There are still a few quirks in Hugin 0.7, such as the necessity of using the mouse to make fine adjustments to control points and to re-center and re-align the panorama in the preview image. Since users have such precise control over other aspects of the panorama generating process, it sticks out that these few tasks remain eyeball-accurate only. I also could not uncover any way to disable automatic exposure adjustment altogether, something I wanted to employ for a peculiarly lit scene that never looked right with Hugin’s adjustments.

Although I appreciate the new preview tool, it is still difficult to use for anything precise. Right-clicking is supposed to reset the horizon line, but exactly what it changed was never exposed in the interface, either numerically or visually. The preview window shows individual toggle buttons for every input image in the panorama, but only the buttons and not the images are labeled. The tutorials make good use of labeled overlap diagrams to explain panorama stitching; the same technique might help in the actual user interface.

Finally, I was a little disappointed to learn that Hugin supports reading lens parameters only from EXIF tags in JPEG files. Working with TIFF is the cowboy way, after all, particularly when it comes to HDR formats like 16-bit TIFF, which is now supported by version 0.7.

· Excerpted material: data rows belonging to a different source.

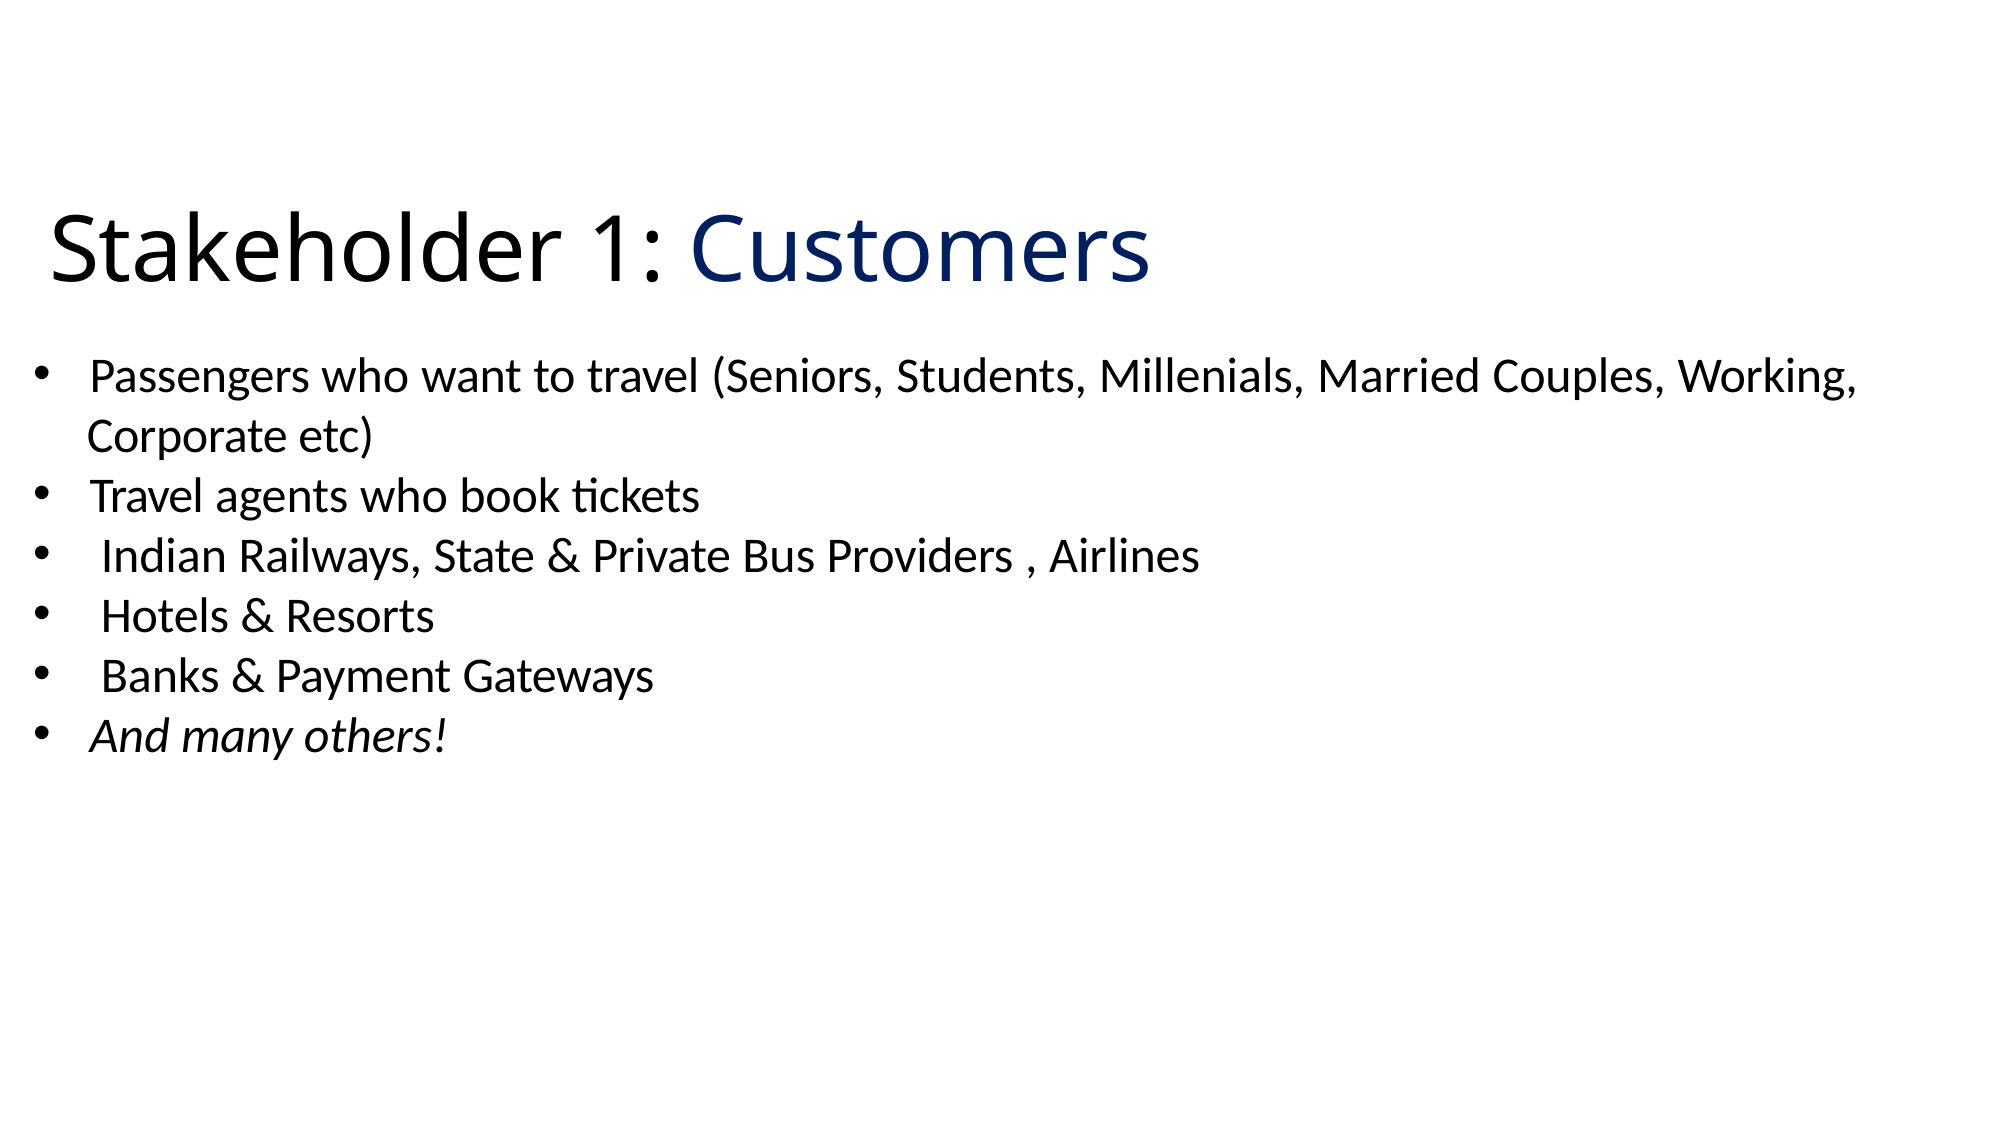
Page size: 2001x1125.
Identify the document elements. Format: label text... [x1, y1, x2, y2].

title Stakeholder 1: Customers [46, 186, 1290, 301]
text_box Passengers who want to travel (Seniors, Students, Millenials, Married Couples, Working, Corporate etc) Travel agents who book tickets Indian Railways, State & Private Bus Providers , Airlines Hotels & Resorts Banks & Payment Gateways And many others! [27, 339, 1872, 767]
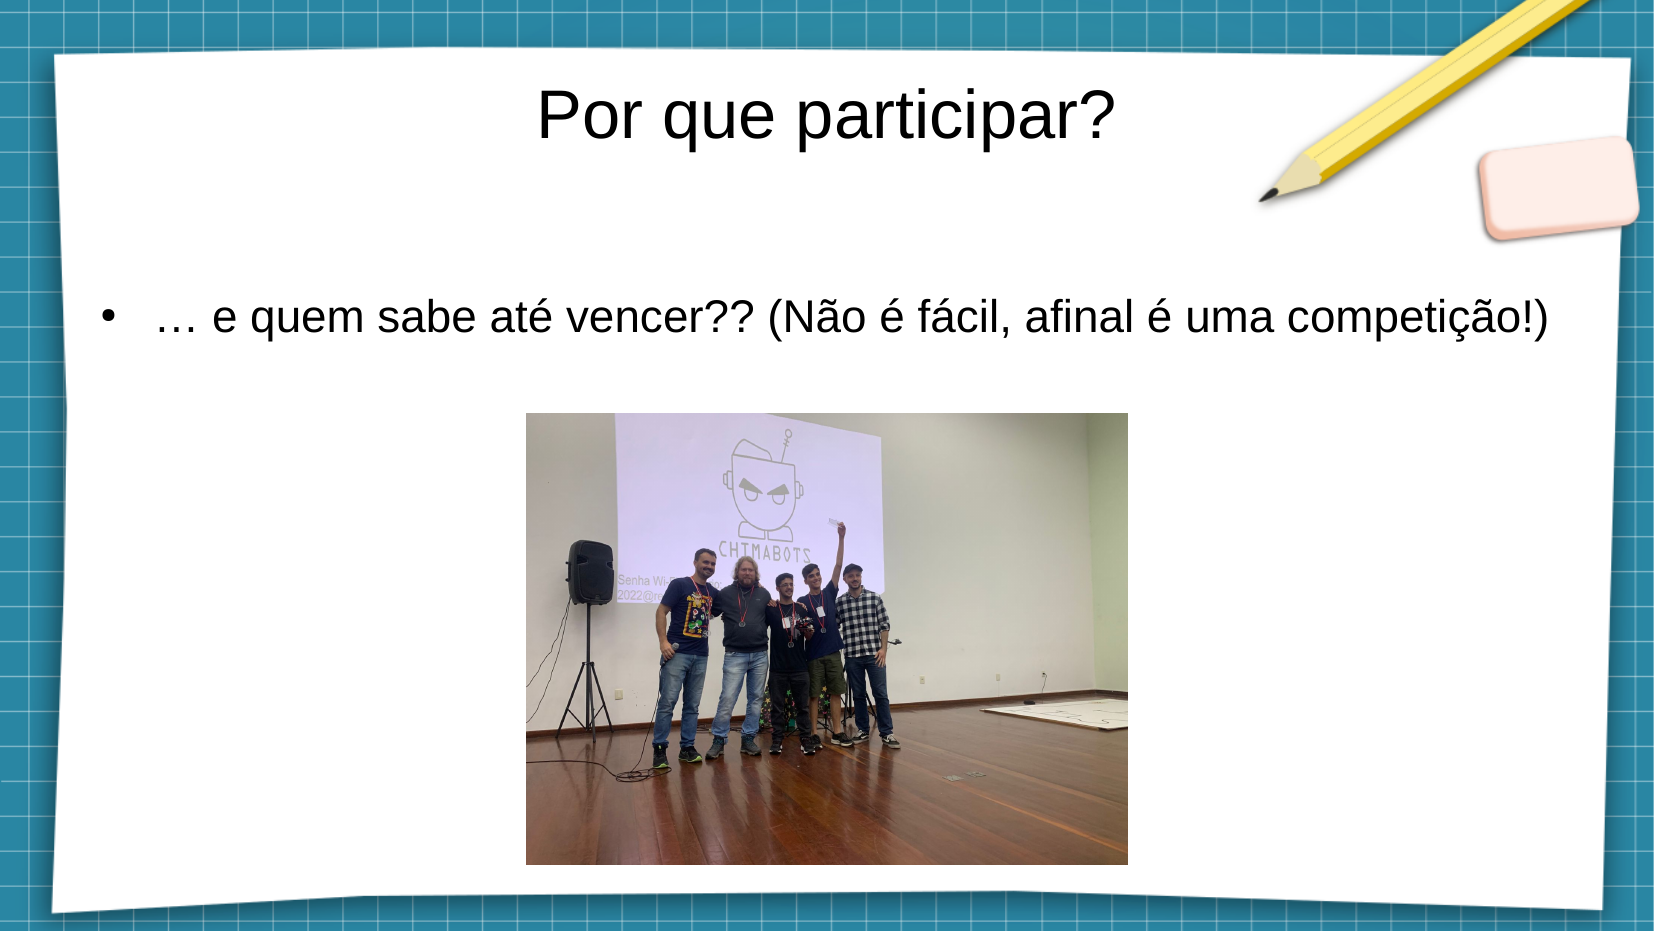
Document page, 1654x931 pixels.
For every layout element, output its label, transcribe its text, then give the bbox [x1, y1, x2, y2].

title Por que participar? [82, 37, 1571, 193]
picture [0, 0, 1654, 931]
list … e quem sabe até vencer?? (Não é fácil, afinal é uma competição!) [82, 217, 1571, 758]
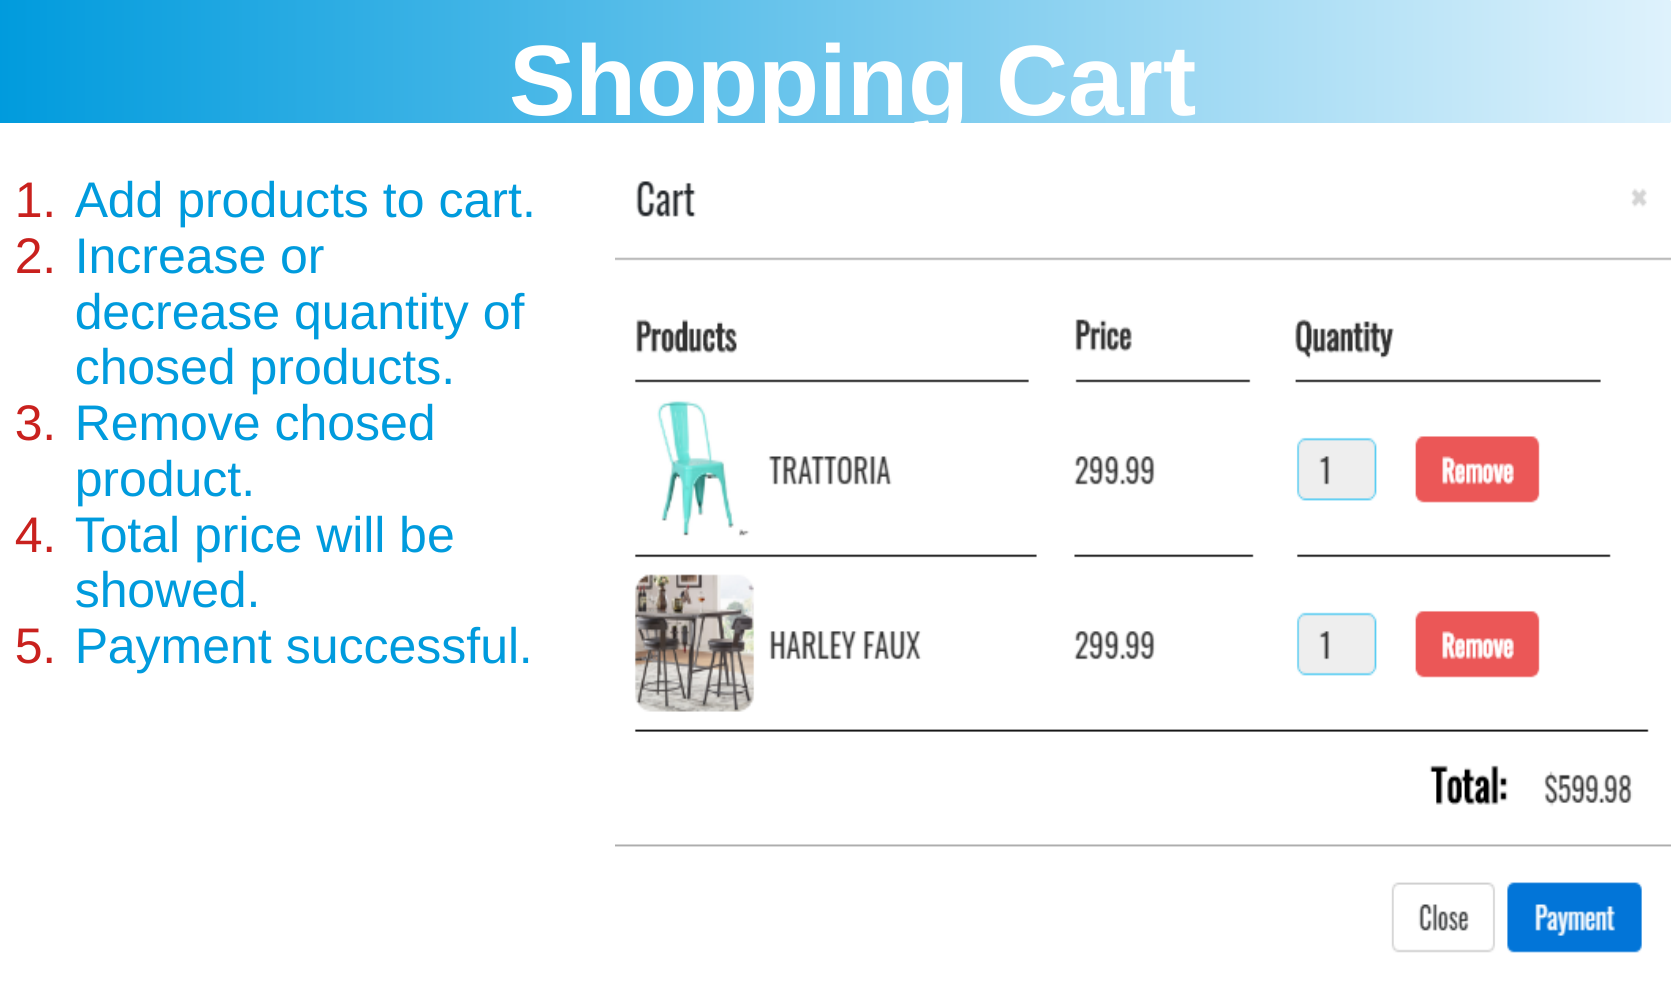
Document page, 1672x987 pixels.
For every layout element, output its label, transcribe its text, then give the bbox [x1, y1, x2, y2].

Still, none of that detracts from the excellence of Hugin 0.7. The app has come a long way since the 0.6 series, and it is always nice when a new release features gifts for both the casual and power user. If you stitch a lot of oversized images, the photometric adjustments and the straight-line control points make this release worth an immediate upgrade. If you think that all of this talk about stitching and control points sounds like technobabble not worth your time, try out the assistant mode. It’s easier than you think to piece together a prize-worthy photograph these days.